Lessons, Then and Now, From Rhinelander v. Rhinelander

…Finally, Rhinelander teaches us about the limited spaces that are available in society for recognizing families that are multiracial. Like many multiracial families, Alice’s family, the Joneses, existed within an American landscape that had no recognized place for them and their lives. Just like the one-drop rule was applied to individuals, it was applied to the Jones family during and after the Rhinelander saga. In other words, Elizabeth Jones’s legal and social classification as a white individual became “implicated by [the] brownness” of her family members, and the reality of her family’s existence as one that lived between two worlds, one white and one black, was erased. It had no place in 1920s New York society, and it placed them nowhere within the spectrum of American families. Today, this sense of family as defined by race persists.
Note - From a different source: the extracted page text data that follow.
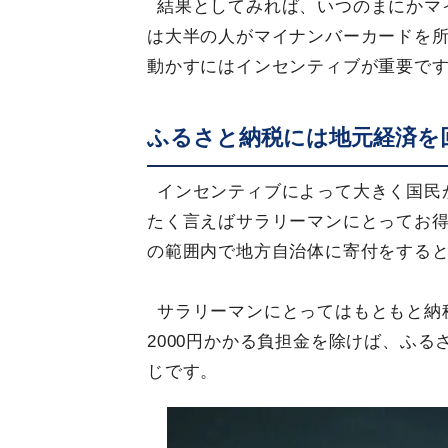
結果としてみれば、いつのまにかマ
は大半の人がマイナンバーカードを
動かすにはインセンティブが重要で
ふるさと納税には地元経済を
インセンティブによって大きく国民
たく言えばサラリーマンにとってお
の範囲内で地方自治体に寄付をすると
サラリーマンにとってはもともと納
2000円かかる負担金を除けば、ふ
じです。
The lesson is so clear that even young children understand it. Just ask my husband, who is white and who is often asked as he drops off or picks up our children, who are racially mixed, black and white children, “why he does not match.” Or ask my daughter, who even at the age four, understood that there was no place for her family, often declaring that she wanted to paint her daddy “brown like Davey’s dad.” As Heidi Durrow has explained about the continuing “spaceless-ness” of interracial families in our society, “[w]hen race acts as the primary kinship identifier, the reality of [the multiracial] family dissolves.” It is important that we continue to explore and study cases like Rhinelander case, which serve as stark reminder of this dissolving multiracial family, and our need to create spaces for it…

Angela Onwuachi-Willig,  “A Beautiful Lie: Exploring Rhinelander v. Rhinelander as a Formative Lesson on Race, Identity, Marriage, and Family,” California Law Review, Volume 95, 2007, University of Iowa Legal Studies Research Paper No. 07-27.